- _Source data_
□ □ □ □ □
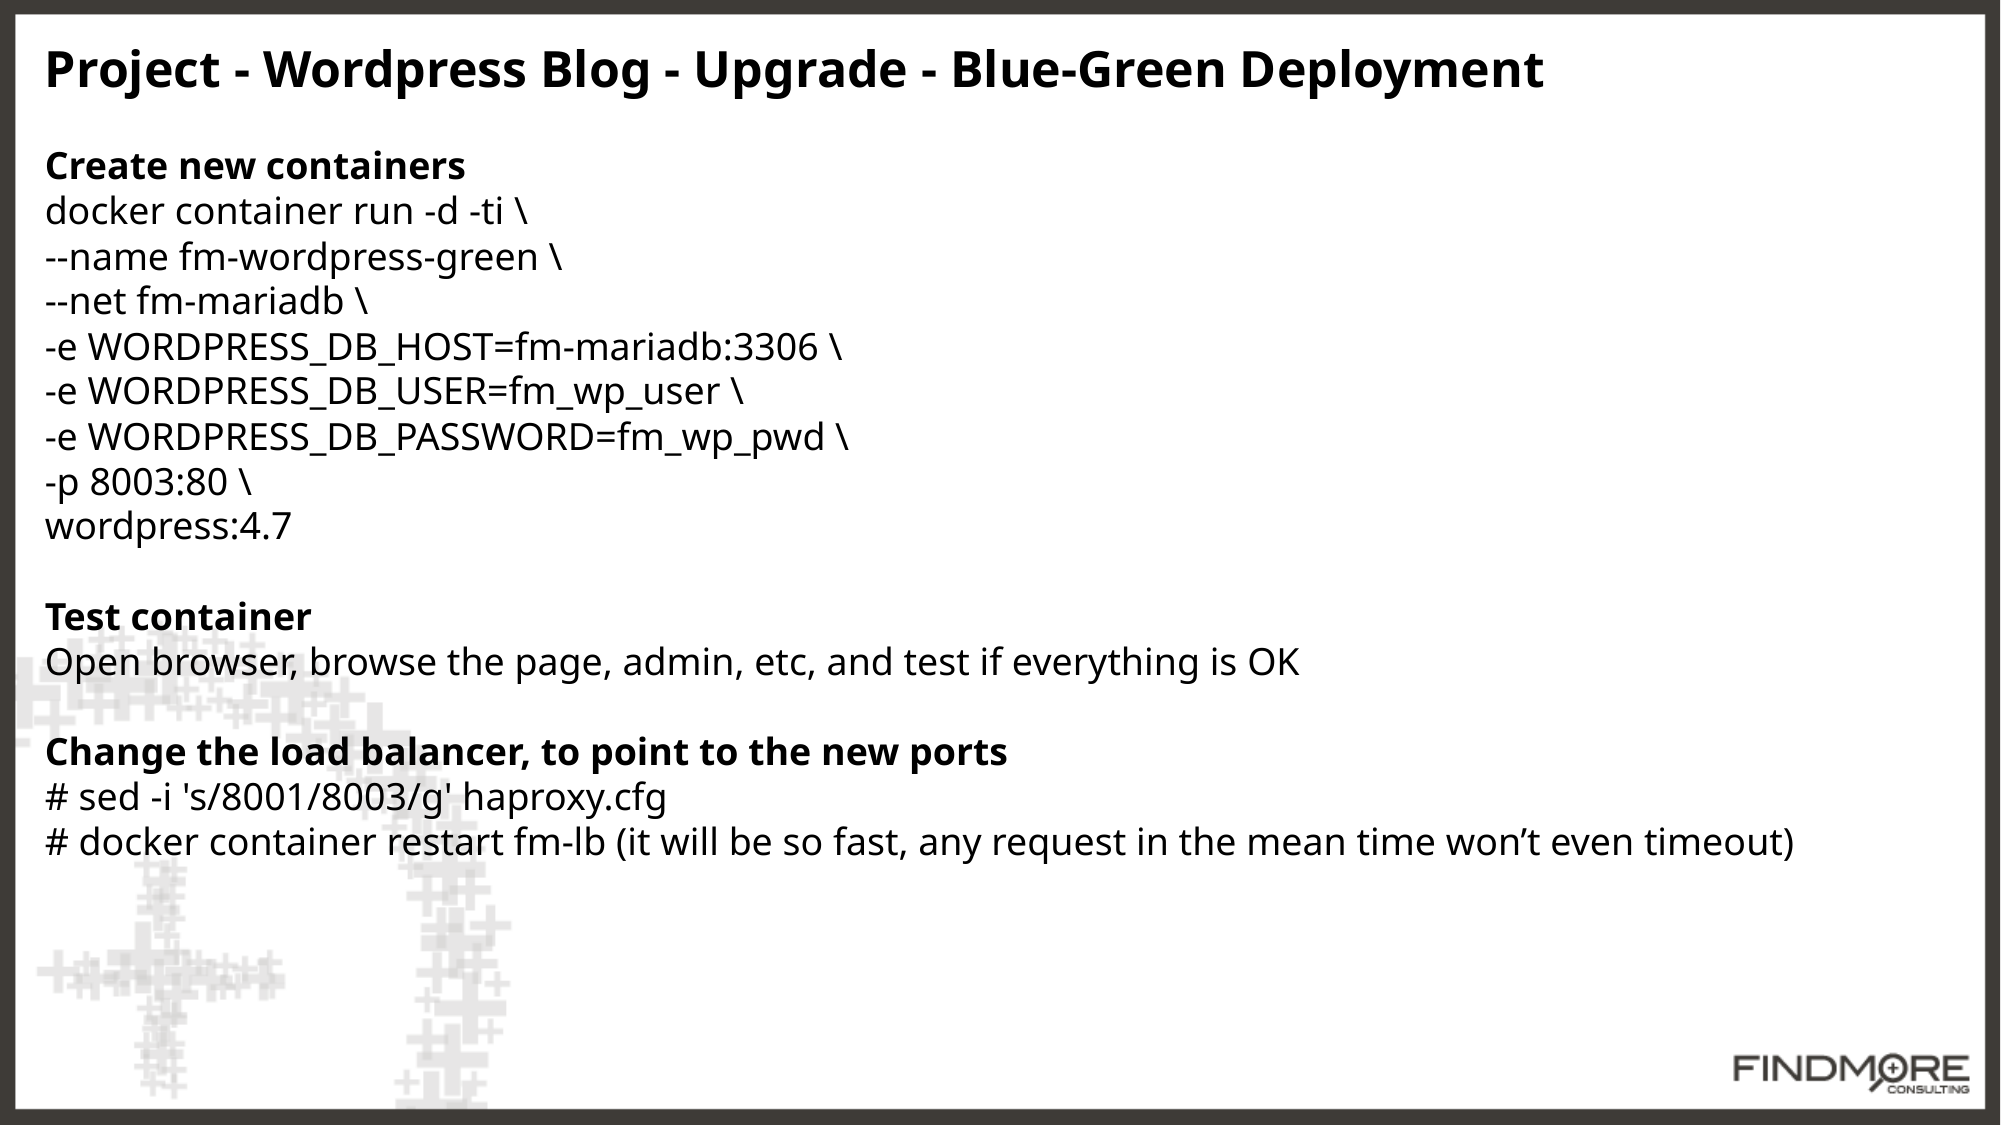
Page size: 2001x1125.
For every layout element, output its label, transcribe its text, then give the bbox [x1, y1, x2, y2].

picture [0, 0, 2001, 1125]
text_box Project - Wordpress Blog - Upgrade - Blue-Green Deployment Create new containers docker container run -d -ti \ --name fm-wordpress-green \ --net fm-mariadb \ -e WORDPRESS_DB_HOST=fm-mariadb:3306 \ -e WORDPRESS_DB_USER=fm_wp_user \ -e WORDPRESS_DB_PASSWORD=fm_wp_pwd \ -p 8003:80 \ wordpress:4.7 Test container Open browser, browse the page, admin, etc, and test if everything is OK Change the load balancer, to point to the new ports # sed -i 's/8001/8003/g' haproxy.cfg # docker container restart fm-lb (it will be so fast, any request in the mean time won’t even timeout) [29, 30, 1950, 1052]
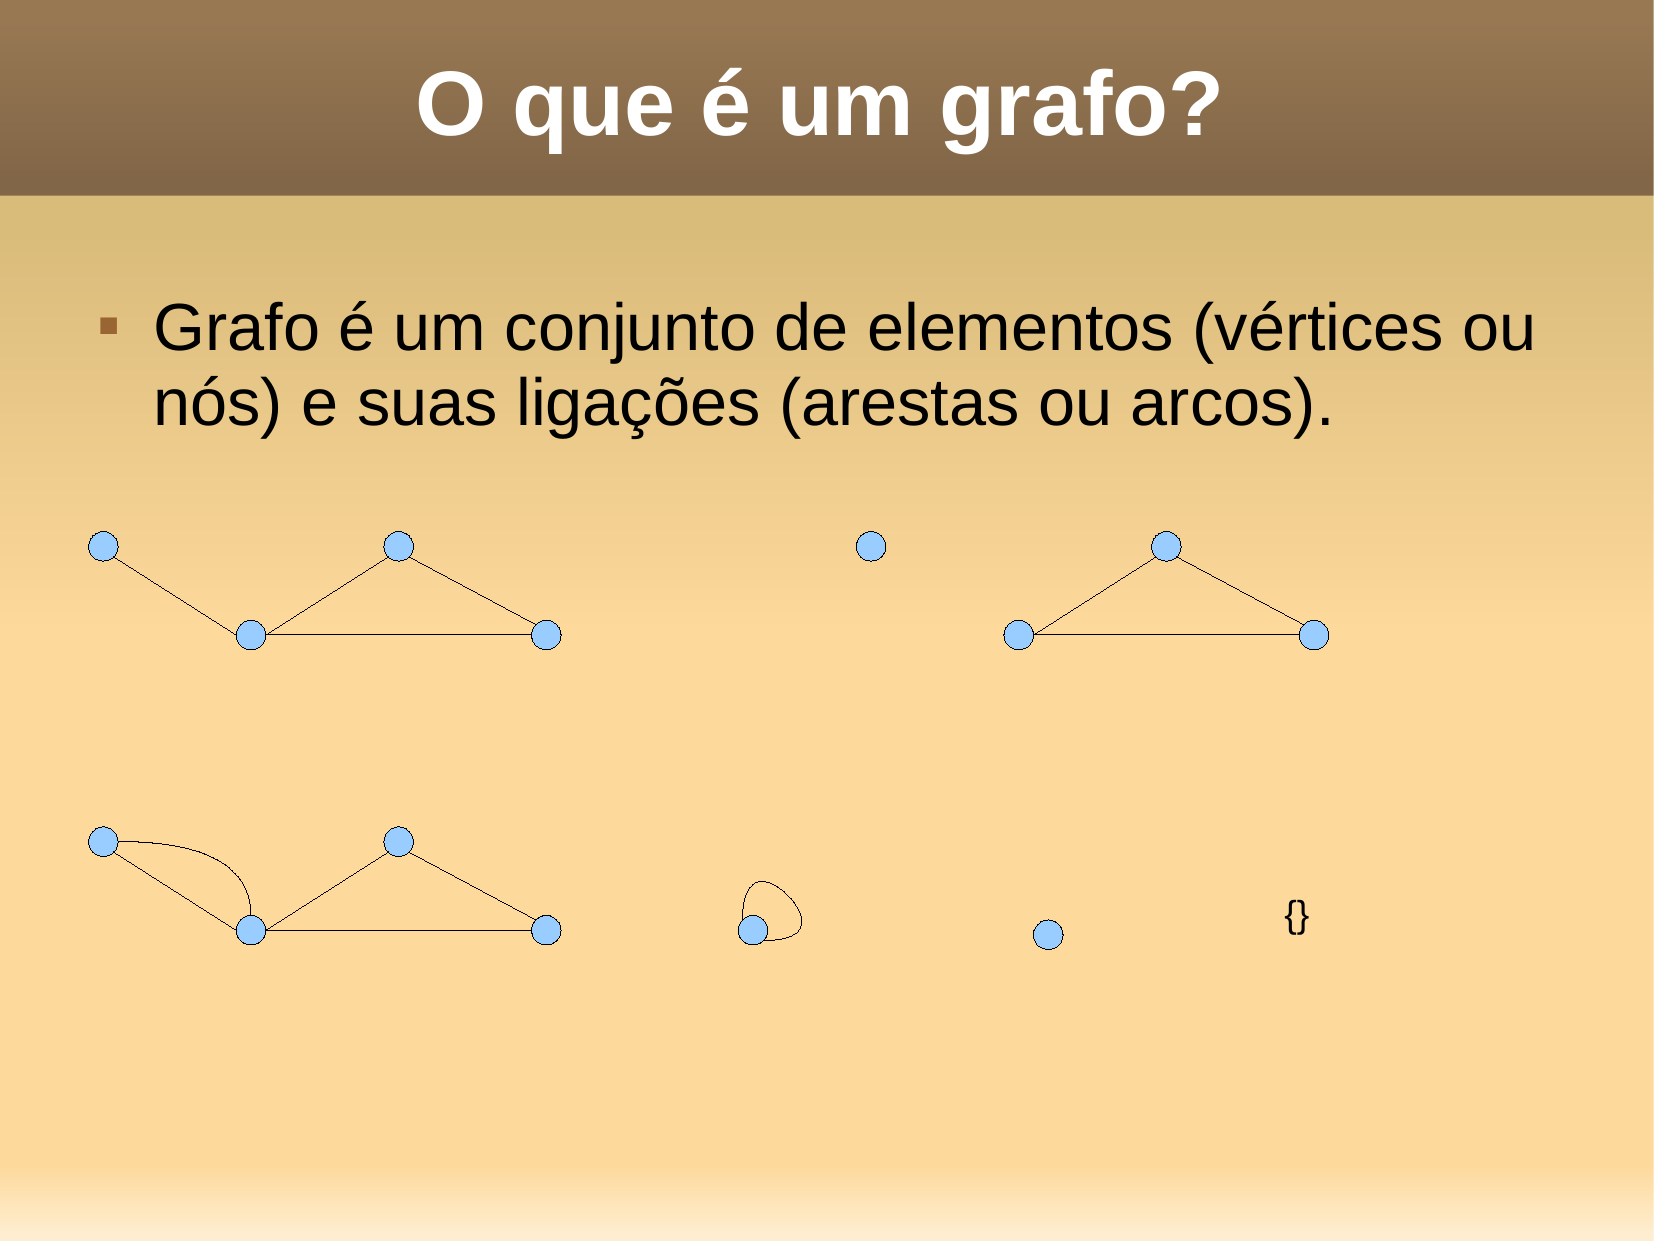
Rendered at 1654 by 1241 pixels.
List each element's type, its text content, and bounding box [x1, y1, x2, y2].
□ □ □ □ □
- _What is needed_
Pull out every line above that contains the string "element", treating uppercase and lowercase as different.

- _Output for this exercise_
For every layout element, output its label, transcribe its text, then give the bbox [x1, y1, x2, y2].
List each element's type, its text content, and bounding box [x1, y1, x2, y2].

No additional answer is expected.